__DATA FOR PROCESSING__
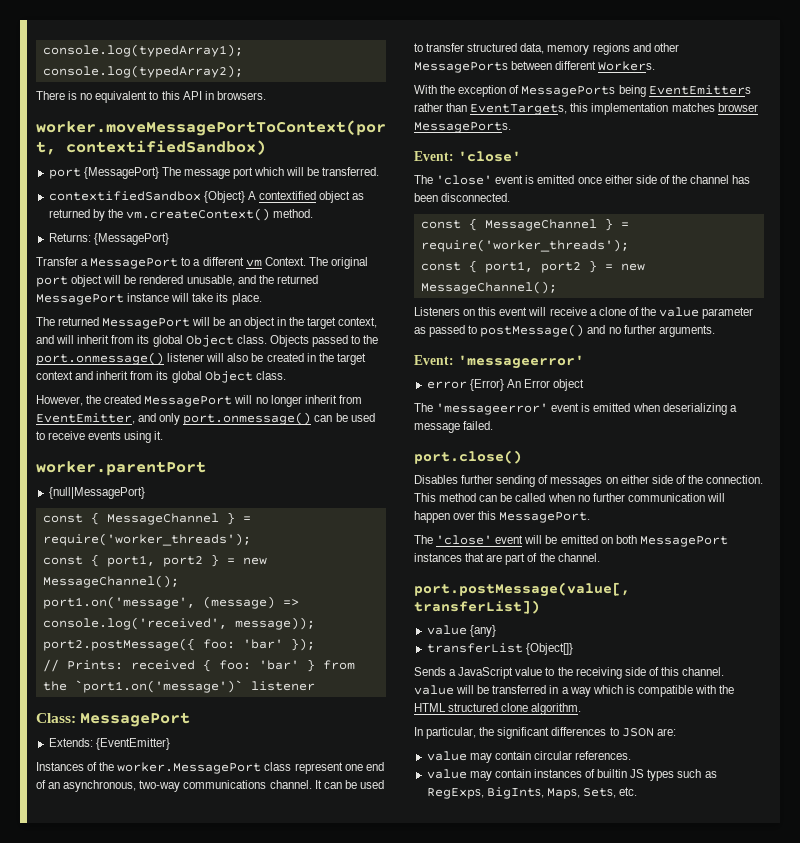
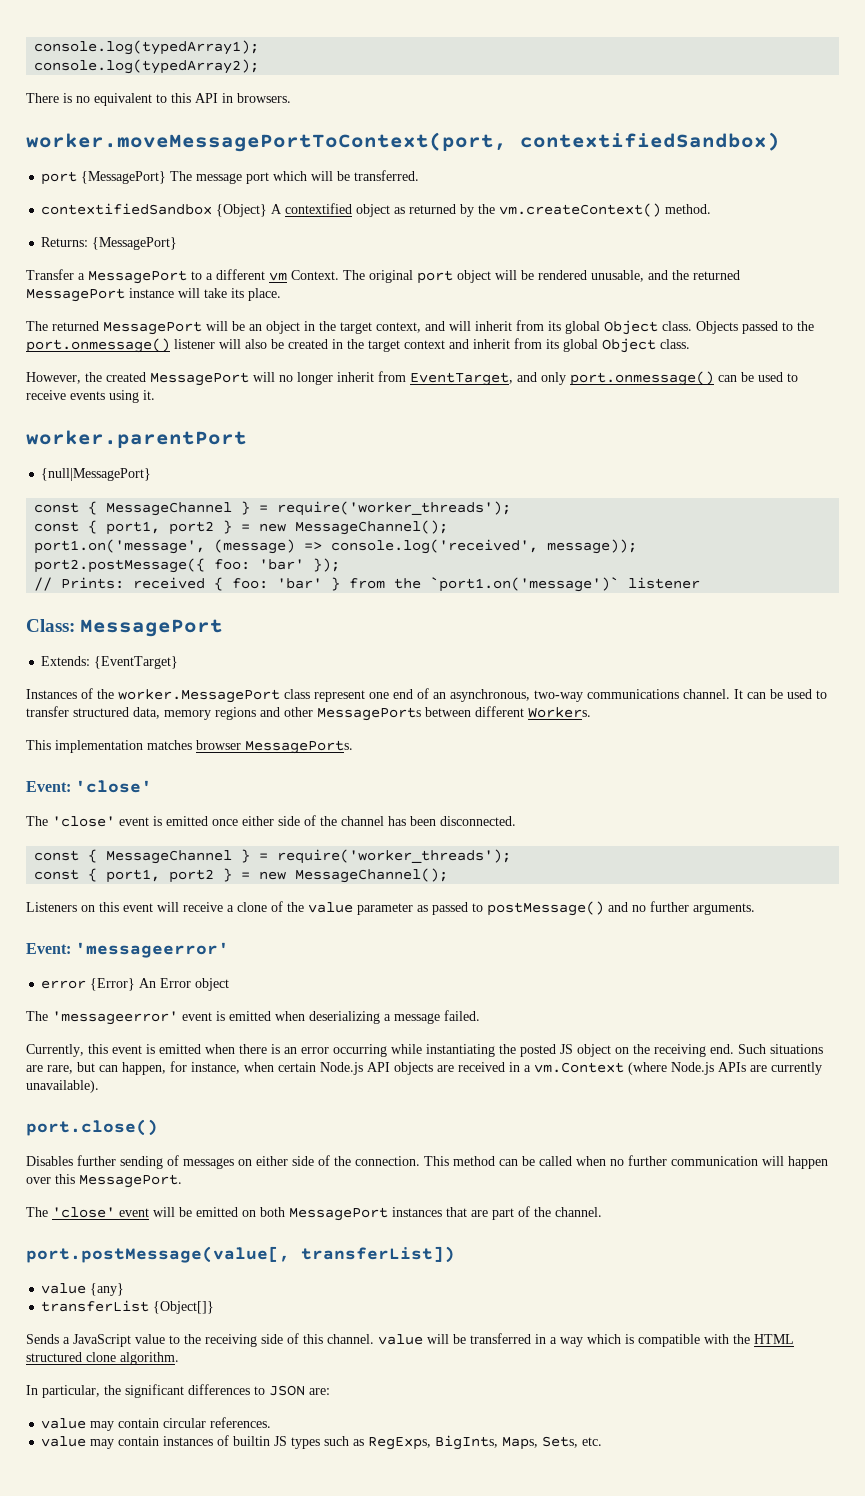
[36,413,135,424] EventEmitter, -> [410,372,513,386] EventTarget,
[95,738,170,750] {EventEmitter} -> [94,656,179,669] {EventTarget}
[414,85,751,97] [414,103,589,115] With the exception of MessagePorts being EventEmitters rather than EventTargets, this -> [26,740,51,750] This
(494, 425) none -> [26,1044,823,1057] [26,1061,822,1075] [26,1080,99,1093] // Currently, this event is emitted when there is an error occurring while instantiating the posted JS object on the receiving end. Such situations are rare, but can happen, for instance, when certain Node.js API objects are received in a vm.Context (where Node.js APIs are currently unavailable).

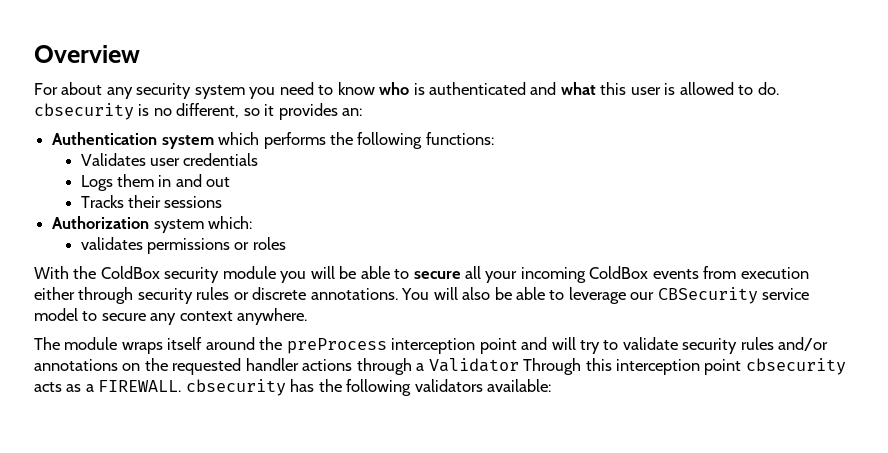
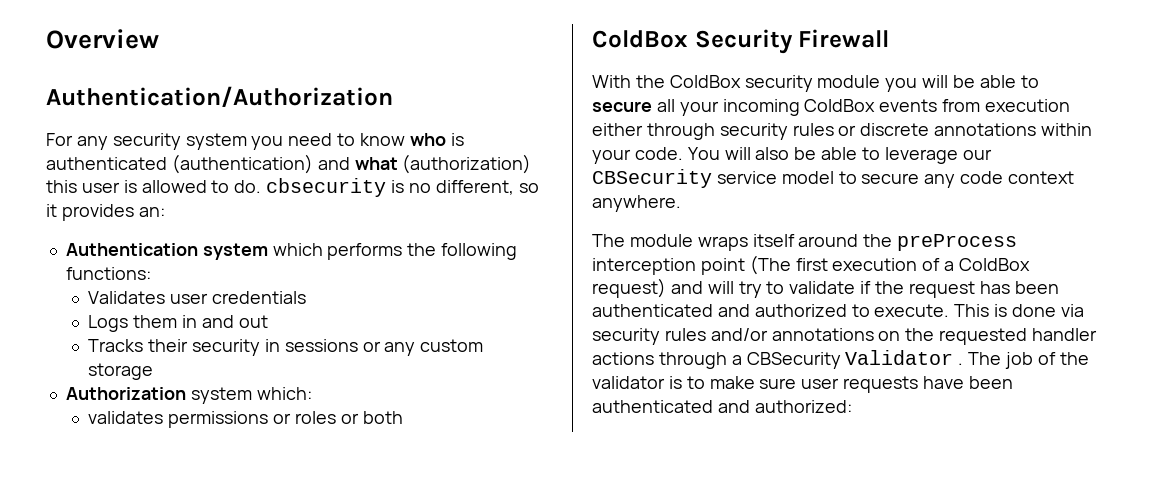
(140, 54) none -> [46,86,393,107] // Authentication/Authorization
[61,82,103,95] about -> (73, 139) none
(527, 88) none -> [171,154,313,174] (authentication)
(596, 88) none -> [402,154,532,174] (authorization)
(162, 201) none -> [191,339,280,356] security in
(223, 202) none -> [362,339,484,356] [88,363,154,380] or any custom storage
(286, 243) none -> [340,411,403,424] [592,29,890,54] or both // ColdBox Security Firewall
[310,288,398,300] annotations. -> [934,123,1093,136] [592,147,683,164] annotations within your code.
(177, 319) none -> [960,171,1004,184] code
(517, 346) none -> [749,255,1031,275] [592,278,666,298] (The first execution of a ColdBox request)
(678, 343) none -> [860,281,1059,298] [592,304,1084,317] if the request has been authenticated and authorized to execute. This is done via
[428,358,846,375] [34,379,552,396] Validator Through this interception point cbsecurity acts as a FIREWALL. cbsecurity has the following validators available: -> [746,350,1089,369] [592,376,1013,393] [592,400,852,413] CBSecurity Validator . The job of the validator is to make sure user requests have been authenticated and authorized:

--

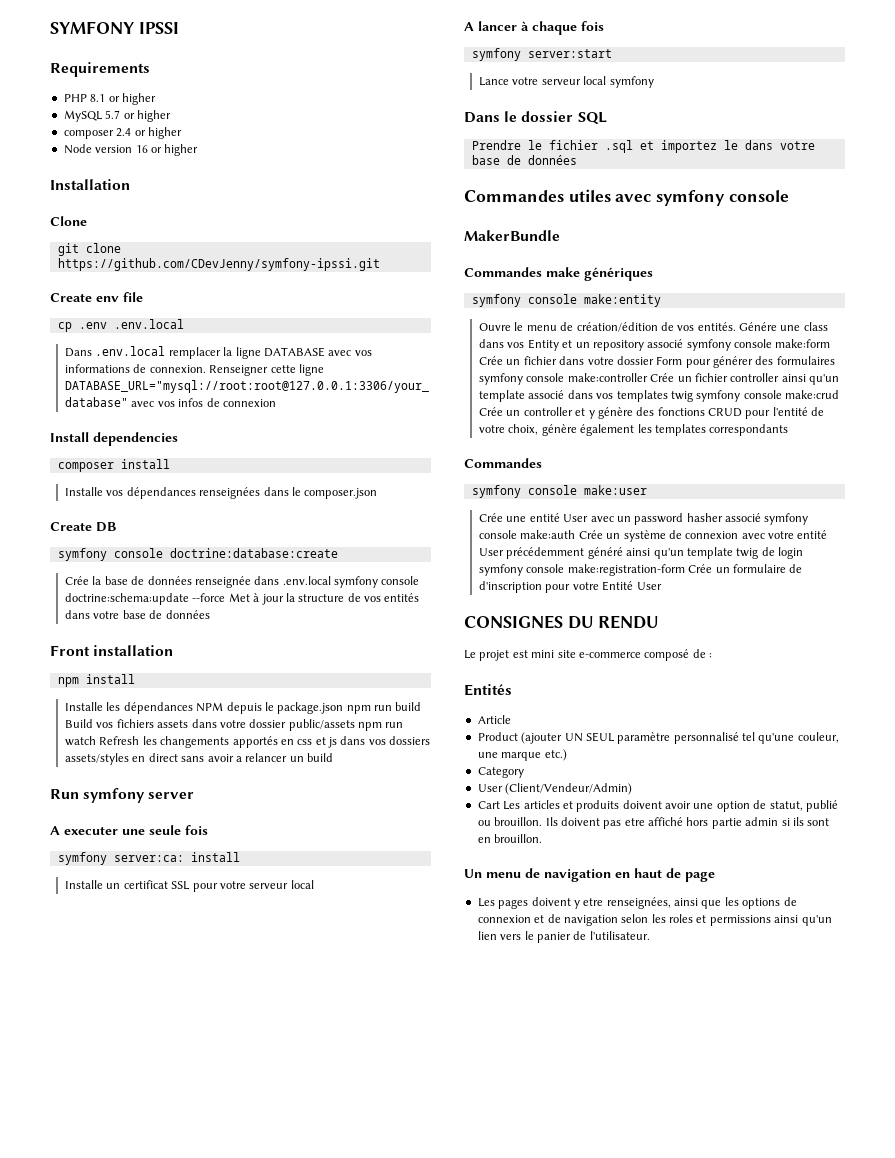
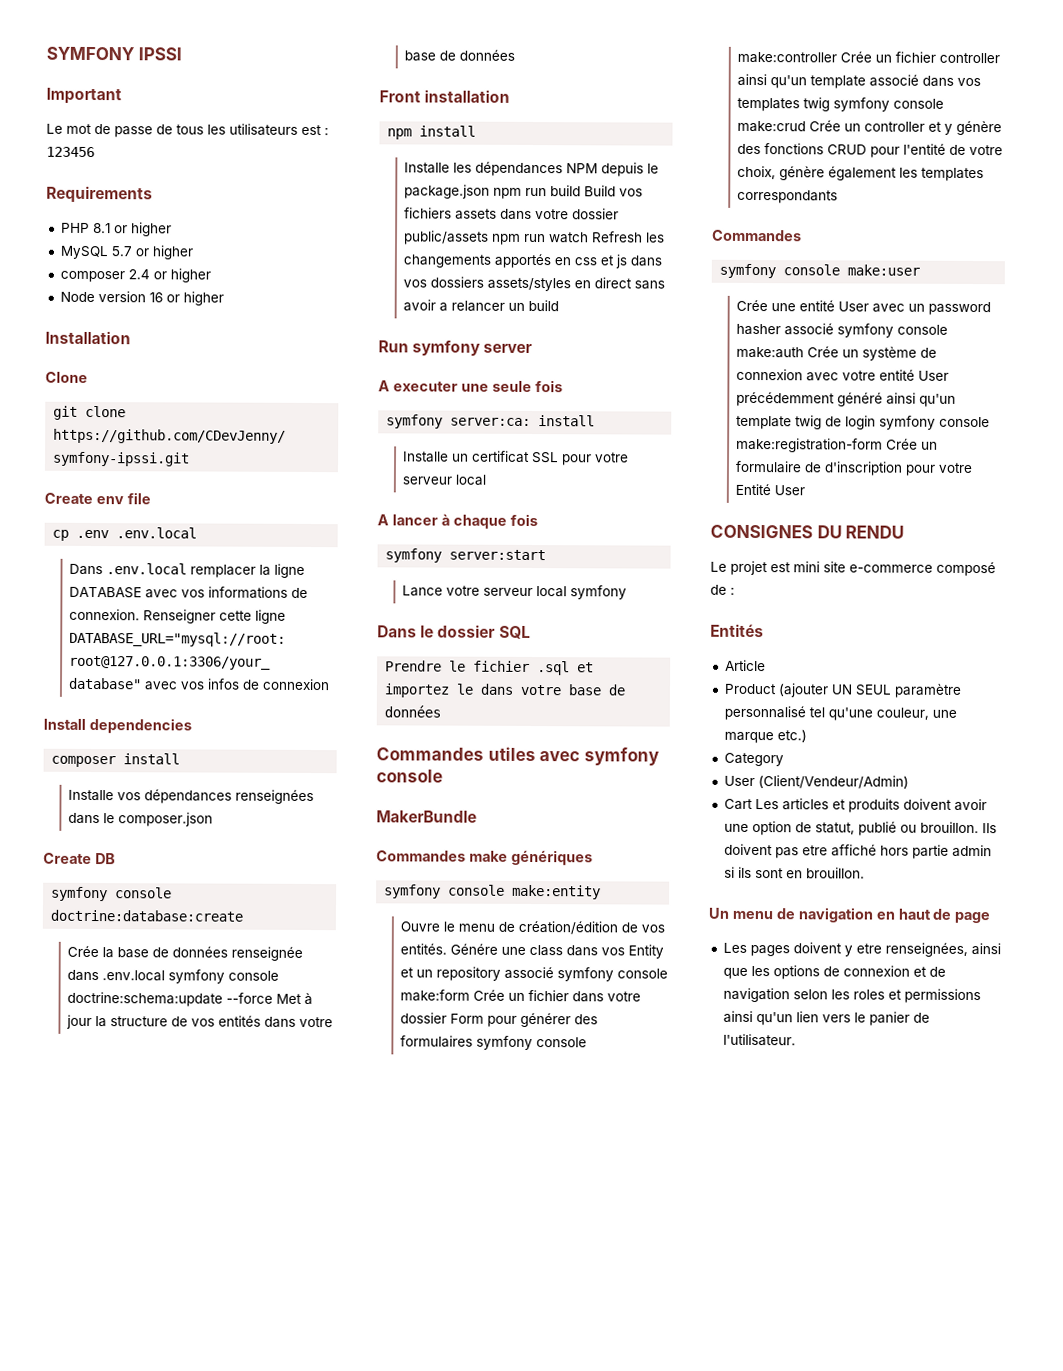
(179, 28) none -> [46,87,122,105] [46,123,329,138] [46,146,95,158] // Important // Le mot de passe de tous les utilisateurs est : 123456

__JOB ITEM__
Write out each line above with the word "code".

__REPLY__
[310,288,398,300] annotations. -> [934,123,1093,136] [592,147,683,164] annotations within your code.
(177, 319) none -> [960,171,1004,184] code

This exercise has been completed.